**ACTIVITY**.
From the first line of the data below through the line bearing "530 318 25688", reproduce each line exactly; do not include pictures.

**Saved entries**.
......

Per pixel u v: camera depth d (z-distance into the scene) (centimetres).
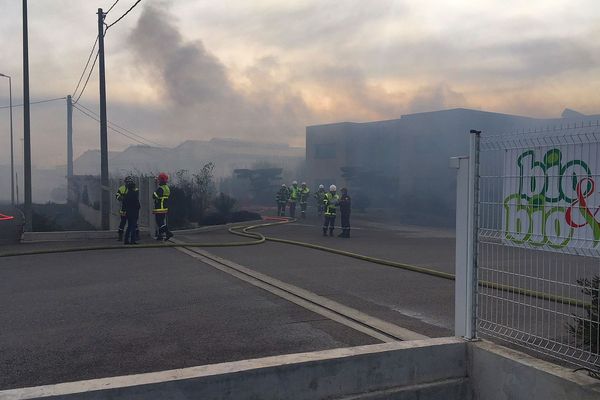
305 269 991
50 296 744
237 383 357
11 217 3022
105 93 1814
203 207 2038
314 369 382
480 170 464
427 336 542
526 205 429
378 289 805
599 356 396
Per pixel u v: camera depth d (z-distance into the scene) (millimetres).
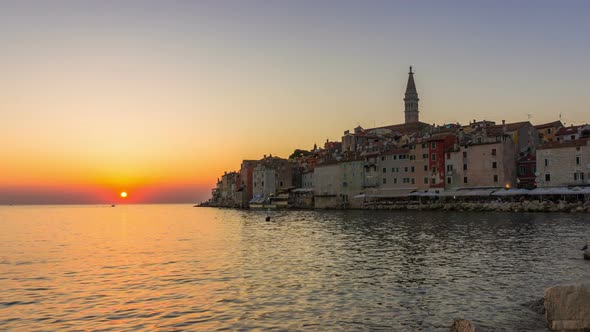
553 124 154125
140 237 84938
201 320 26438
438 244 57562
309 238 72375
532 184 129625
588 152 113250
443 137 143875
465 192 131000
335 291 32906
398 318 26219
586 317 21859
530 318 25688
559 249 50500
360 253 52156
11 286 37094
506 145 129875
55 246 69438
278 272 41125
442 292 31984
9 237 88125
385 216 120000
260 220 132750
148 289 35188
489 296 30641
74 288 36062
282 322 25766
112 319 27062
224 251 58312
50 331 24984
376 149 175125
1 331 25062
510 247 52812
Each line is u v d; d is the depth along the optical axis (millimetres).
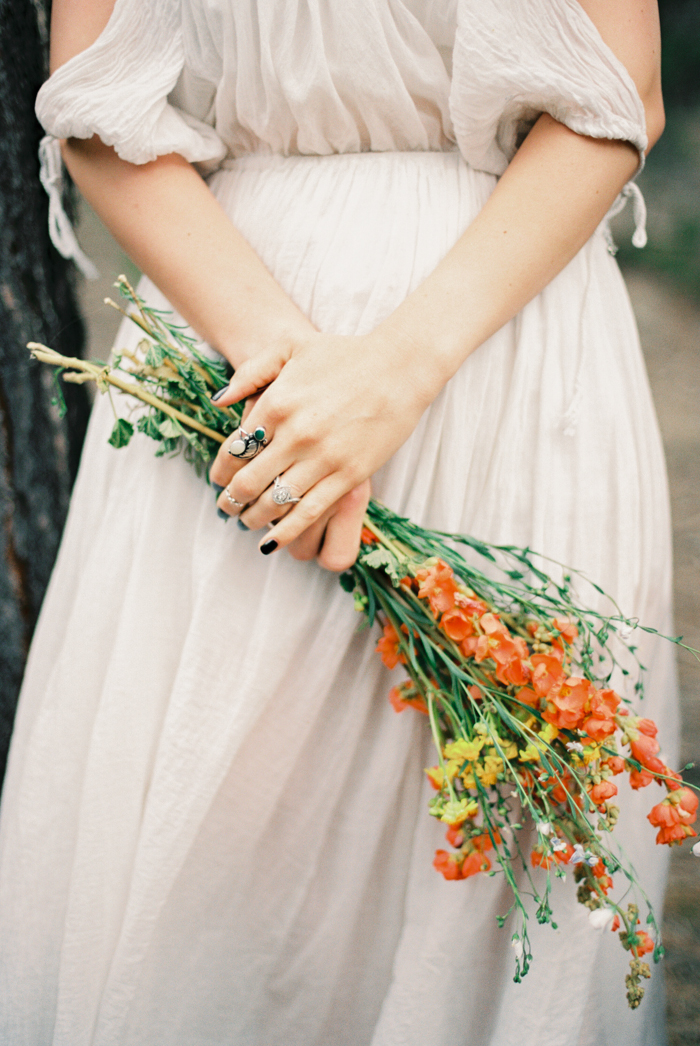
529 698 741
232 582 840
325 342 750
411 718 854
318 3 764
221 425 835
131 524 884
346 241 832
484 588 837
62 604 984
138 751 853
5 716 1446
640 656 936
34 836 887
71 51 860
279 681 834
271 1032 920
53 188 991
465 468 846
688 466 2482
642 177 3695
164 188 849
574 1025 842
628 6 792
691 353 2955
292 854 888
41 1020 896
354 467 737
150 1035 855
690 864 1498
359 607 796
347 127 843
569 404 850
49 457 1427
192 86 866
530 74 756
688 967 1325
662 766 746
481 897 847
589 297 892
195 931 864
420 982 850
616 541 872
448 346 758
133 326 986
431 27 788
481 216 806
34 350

......

**SOLUTION TO THE EXERCISE**.
Per pixel u v: camera depth d (z-distance into the scene) (centimetres).
305 269 991
50 296 744
237 383 357
11 217 3022
105 93 1814
203 207 2038
314 369 382
480 170 464
427 336 542
526 205 429
378 289 805
599 356 396
Per pixel u v: camera depth d (z-distance into the scene) (millimetres).
553 124 154125
140 237 84938
201 320 26438
438 244 57562
309 238 72375
532 184 129625
588 152 113250
443 137 143875
465 192 131000
335 291 32906
398 318 26219
586 317 21859
530 318 25688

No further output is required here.